At least the «grand finale», grandly entitled ʽIt's All Gonna Breakʼ, grandly encased in grand power chords and grand romantic posturing, grandly making its grand point in just under 10 grand minutes, should have been satisfactory. But the way I see it, like everything else, it's all «formulaic form» and no interesting substance. Where Arcade Fire would have soaked this thing in aching end-of-the-world desperation, Broken Social Scene remain firmly stuck directly between sadness and joy — at point zero, that is. Which is why, when they finally get to the end and wrap it up with a solemn «mock-classical» coda, I do get the urge... to strangle somebody.

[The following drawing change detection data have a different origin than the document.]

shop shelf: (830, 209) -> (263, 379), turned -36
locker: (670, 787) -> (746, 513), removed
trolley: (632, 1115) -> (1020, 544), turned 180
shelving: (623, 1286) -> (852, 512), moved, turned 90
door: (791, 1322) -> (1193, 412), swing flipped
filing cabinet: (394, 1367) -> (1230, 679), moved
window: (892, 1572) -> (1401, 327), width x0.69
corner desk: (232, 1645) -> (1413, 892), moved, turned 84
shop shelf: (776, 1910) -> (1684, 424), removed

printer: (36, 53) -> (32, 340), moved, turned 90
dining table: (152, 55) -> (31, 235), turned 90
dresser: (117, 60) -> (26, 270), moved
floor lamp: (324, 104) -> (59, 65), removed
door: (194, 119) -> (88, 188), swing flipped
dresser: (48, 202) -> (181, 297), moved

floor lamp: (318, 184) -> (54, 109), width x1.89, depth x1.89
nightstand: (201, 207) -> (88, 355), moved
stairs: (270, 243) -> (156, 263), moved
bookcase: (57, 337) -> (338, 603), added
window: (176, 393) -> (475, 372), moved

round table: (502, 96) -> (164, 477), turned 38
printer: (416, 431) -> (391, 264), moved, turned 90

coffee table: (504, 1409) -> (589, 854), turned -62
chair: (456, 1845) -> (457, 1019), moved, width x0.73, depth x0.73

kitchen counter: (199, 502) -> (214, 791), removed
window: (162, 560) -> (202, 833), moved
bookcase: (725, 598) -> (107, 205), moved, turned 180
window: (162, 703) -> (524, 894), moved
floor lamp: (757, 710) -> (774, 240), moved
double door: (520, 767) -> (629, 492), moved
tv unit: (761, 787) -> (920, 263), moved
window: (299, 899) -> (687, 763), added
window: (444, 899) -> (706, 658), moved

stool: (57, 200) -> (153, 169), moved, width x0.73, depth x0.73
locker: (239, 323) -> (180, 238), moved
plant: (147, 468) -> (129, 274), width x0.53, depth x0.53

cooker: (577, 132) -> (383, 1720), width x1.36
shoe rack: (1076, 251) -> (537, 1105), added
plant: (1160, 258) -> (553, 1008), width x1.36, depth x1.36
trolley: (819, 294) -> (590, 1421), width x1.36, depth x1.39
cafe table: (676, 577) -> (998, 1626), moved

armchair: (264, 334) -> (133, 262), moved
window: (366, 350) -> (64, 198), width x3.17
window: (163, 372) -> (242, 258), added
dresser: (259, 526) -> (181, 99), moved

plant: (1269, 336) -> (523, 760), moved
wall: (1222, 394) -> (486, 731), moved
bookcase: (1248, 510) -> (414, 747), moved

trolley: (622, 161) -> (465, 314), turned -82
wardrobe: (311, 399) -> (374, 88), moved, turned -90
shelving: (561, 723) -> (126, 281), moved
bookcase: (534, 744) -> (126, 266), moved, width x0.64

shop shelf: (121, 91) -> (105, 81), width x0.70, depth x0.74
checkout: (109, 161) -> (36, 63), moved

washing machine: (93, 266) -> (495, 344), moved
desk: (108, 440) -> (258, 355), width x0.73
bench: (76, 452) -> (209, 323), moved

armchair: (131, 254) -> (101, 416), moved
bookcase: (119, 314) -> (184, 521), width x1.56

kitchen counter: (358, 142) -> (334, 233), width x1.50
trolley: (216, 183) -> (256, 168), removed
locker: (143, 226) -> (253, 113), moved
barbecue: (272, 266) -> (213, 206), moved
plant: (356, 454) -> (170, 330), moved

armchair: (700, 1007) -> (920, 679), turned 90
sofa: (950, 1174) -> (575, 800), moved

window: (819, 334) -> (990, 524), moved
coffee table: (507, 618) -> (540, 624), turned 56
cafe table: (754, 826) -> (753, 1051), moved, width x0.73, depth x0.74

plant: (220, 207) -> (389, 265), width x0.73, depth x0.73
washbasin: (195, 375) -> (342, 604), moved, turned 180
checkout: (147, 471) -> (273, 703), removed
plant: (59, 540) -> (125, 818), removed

For accuracy's sake (as well as extra proof that I did listen carefully to the album, just in case), the start of ʽHotelʼ is not half bad, with a simple, but tough bassline that carries more punch by itself than any given «loud», «pseudo-symphonic» passage on the rest of the record; ʽFire Eye'd Boyʼ could have been a semi-decent generic indie single if the vocals didn't sound taken from a post-laryngitis recuperating bunch of patients; and ʽWindsurfing Nationʼ has a spoonful of lovely psychedelic guitar licks, barely discernible from under a ton of extra overdubs. But — repeat — this is all just for accuracy's sake. The album as such shows that the critical praise, received by You Forgot It In People, went to someone's head, and if the record is to be evaluated in context, well — it is a further step down, and this time around, I cannot help letting it off with a thumbs down as an impressive heap of pretentious, elaborate, sweet-scented indie garbage.